Scott earned 161 senior caps for England before announcing her playing career had come to a close in the aftermath of the Lionesses’ triumph at the Euros last summer, and now harbours coaching ambitions of her own.
While she is delighted to see more women pursuing coaching careers, the I’m A Celebrity…Get Me Out Of Here! winner has observed a troubling trend.
“I think Emma Hayes deserves to have her name put in the running for any job, if I’m being honest,” she told the PA news agency. “I think that’s rightfully so.
“The only thing I don’t like is when sometimes they say, oh, a female manager could go to the men’s game but then they’re suddenly looking at the leagues below, and, like, why does it have to be the leagues below? I think she’s good enough to coach at any level.
“But, again, it’s going to take a breakthrough of somebody doing it for attitudes to change towards it. The first step is getting somebody into that, and you know what, I’m sure Emma is 100 per cent happy in the women’s game. She’s absolutely smashing it at Chelsea at the minute.
“But I think eventually somebody will do it, and then it won’t even be a subject that we’ll talk about, because hopefully it becomes the norm.”
For now, Scott is quite content to impart her wisdom at youth and grassroots levels, hoping her own story will inspire others to play the game that – at one point – seemed an unlikely career. Ten years ago, recalled the one-time Women’s Super League winner with Manchester City, the women’s game was at a point where she was not even training with the team full-time.
The two-time Olympian is working with Starling Bank, who have launched a £200,000 kit, equipment and coaching giveaway, earmarked for girls and women in the grassroots game. The campaign follows a study of 1031 grassroots clubs, commissioned by the bank, which revealed the cost of football kit is the biggest barrier in recruiting new players.

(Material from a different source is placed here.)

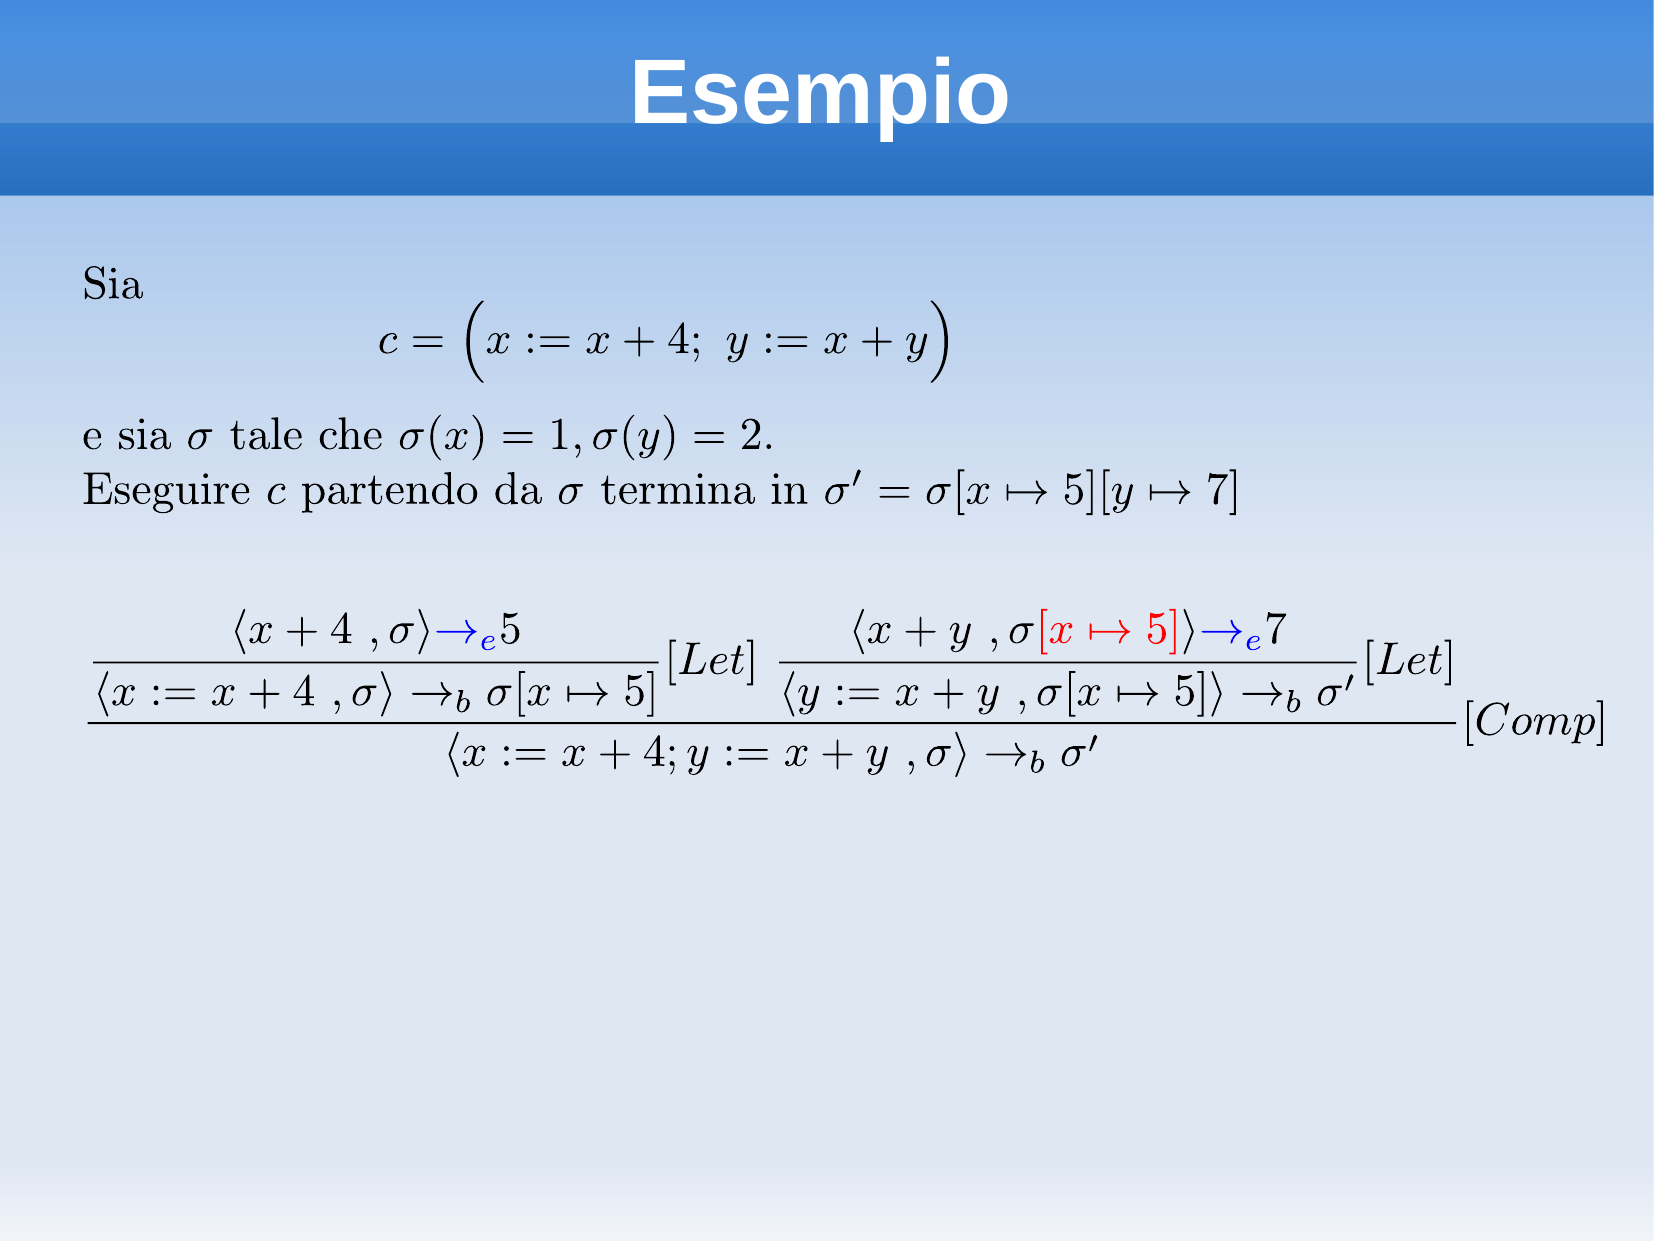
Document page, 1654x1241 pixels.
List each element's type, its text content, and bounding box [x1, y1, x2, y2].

title Esempio [76, 0, 1565, 188]
picture [0, 0, 1654, 1241]
text_box [82, 266, 1609, 778]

Separate research uncovered that girls’ sides face greater financial challenges, with 14 per cent of parents of daughters helping their clubs find sponsorship compared to 11 per cent with sons, noting parents are also more likely to ask their daughters to contribute pocket money towards training.

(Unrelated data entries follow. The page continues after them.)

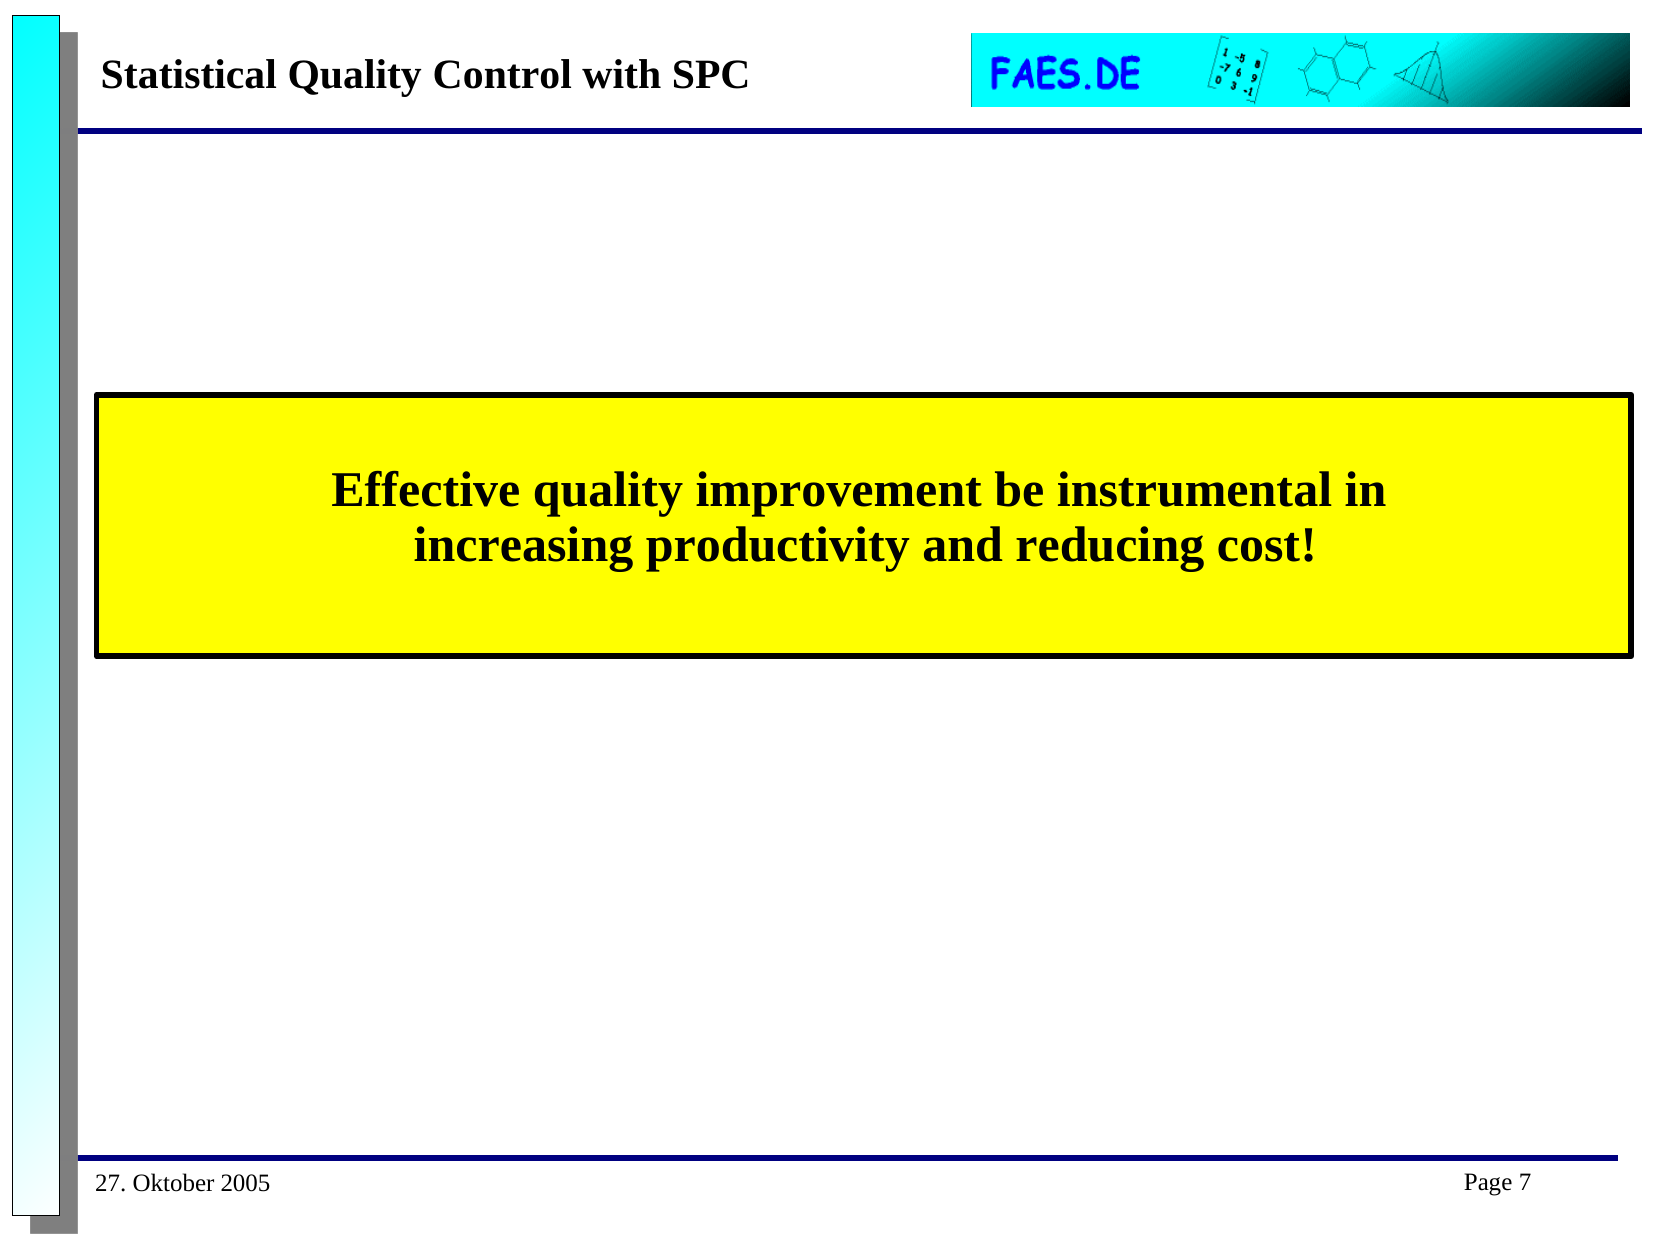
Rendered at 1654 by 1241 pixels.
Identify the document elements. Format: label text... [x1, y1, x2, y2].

text_box [12, 15, 60, 1216]
text_box October 27, 2005 [95, 1168, 271, 1205]
picture [971, 33, 1630, 108]
text_box Page <Nummer> [1463, 1167, 1636, 1207]
text_box [96, 394, 1632, 657]
text_box Effective quality improvement be instrumental in increasing productivity and reducing cost! [331, 461, 1400, 576]
text_box Statistical Quality Control with SPC [100, 51, 810, 100]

That is, if they can even find somewhere to play.
Friday marks six months since Scott and her Euro 2022-winning squad penned an open letter to then-Conservative leadership hopefuls Rishi Sunak and Liz Truss, urging the government to ensure girls had more – and more equal – access to sport.

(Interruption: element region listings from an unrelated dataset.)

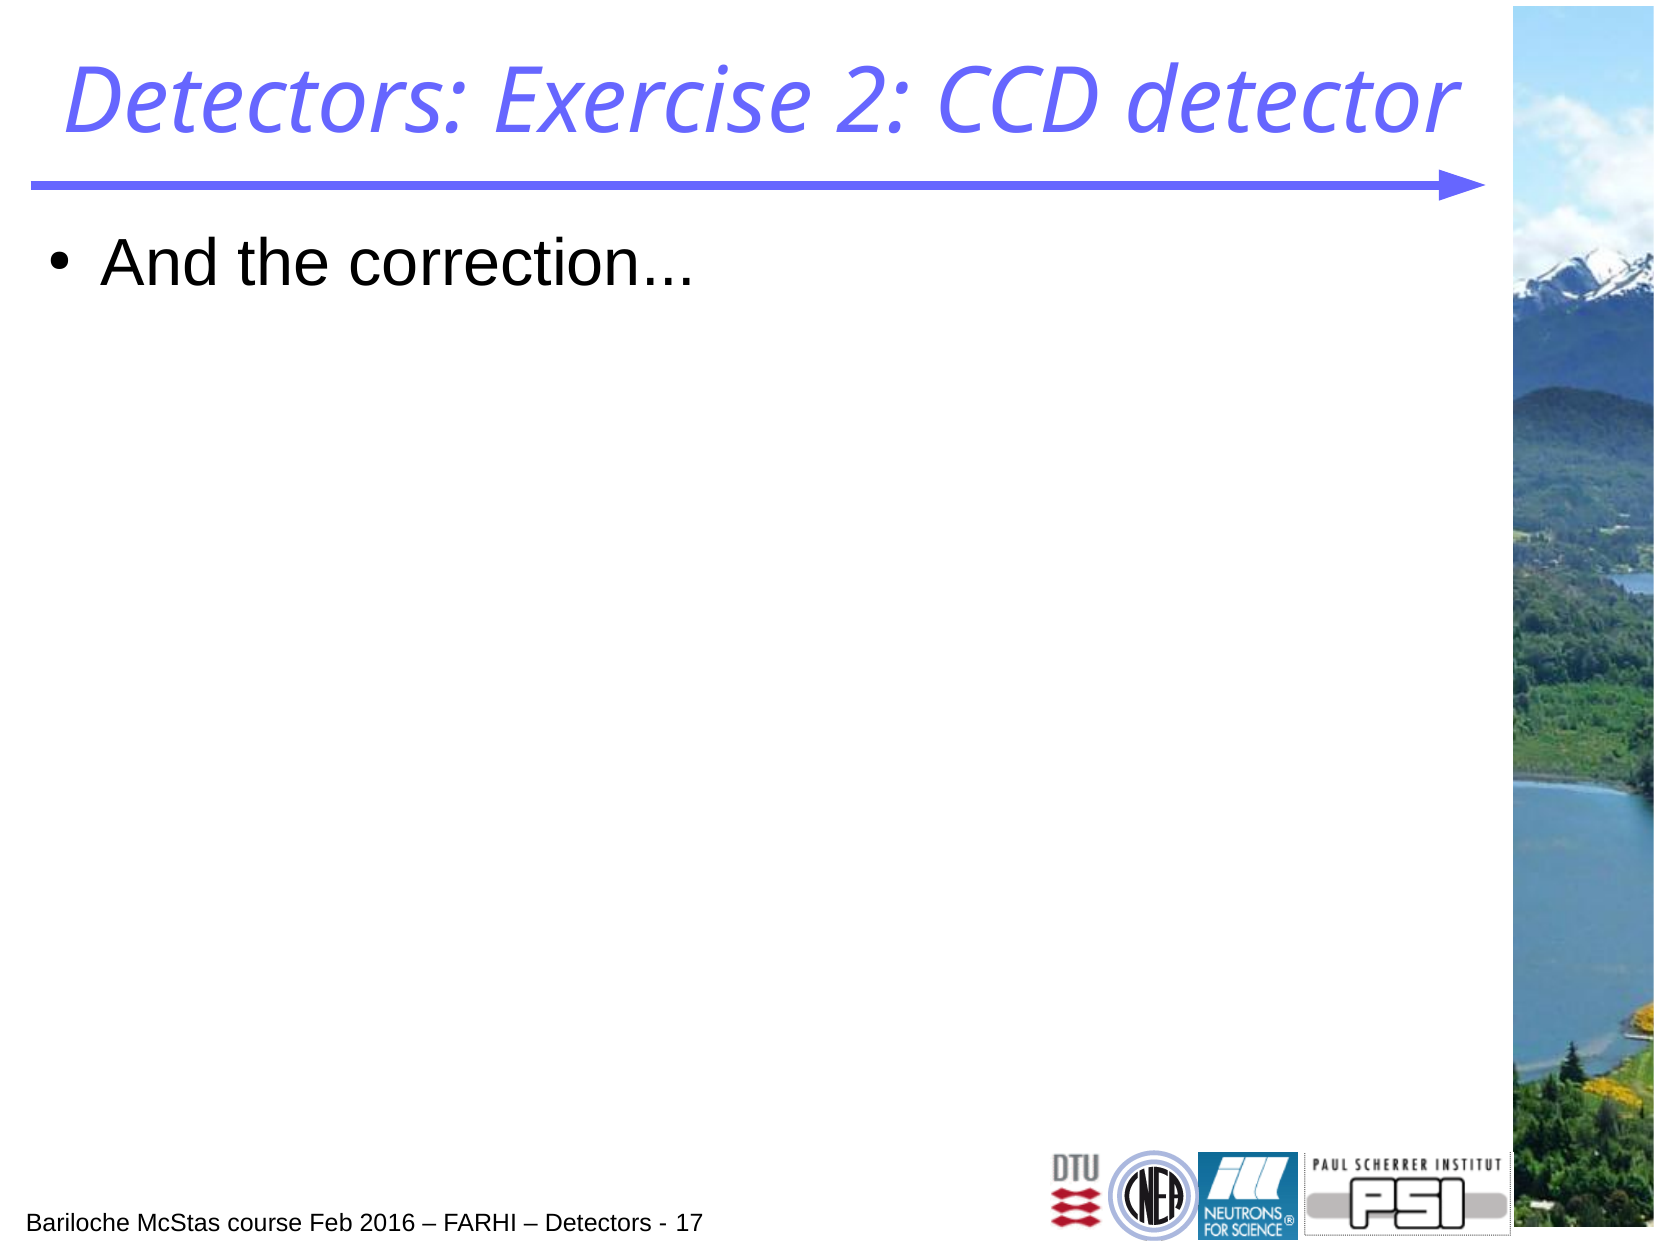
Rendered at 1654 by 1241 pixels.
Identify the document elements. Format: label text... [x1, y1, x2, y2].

picture [1050, 1152, 1103, 1230]
list And the correction... [30, 225, 1501, 1141]
title Detectors: Exercise 2: CCD detector [17, 31, 1506, 163]
picture [1108, 6, 1654, 1241]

Citing an FA statistic that only 63 per cent of schools currently offer girls’ football in PE lessons, the letter demanded that Westminster ensure every girl has access to a minimum of two hours of PE per week, and called for more investment and support for female PE teachers.
Scott, who turns 36 on Thursday, is no stranger to campaigning. As a youngster, she fondly recalled, “a teacher actually formed a girls’ football team on the back of me saying I wanted to play football.”
The lifelong Sunderland supporter admits achieving the letter’s ambitions will be “a process”, but was encouraged by what she saw at an FA meeting this week.
Still, she agreed that in 2023 – six months before the Lionesses could lift their first World Cup – the state of play for girls in England leaves much to be desired.
“It’s crazy,” Scott added. “To be honest, I say to myself, why don’t girls get that opportunity to play football? When you say that sentence out loud, why actually don’t they? It should just be boys play football, girls play football, and the same across any sport.”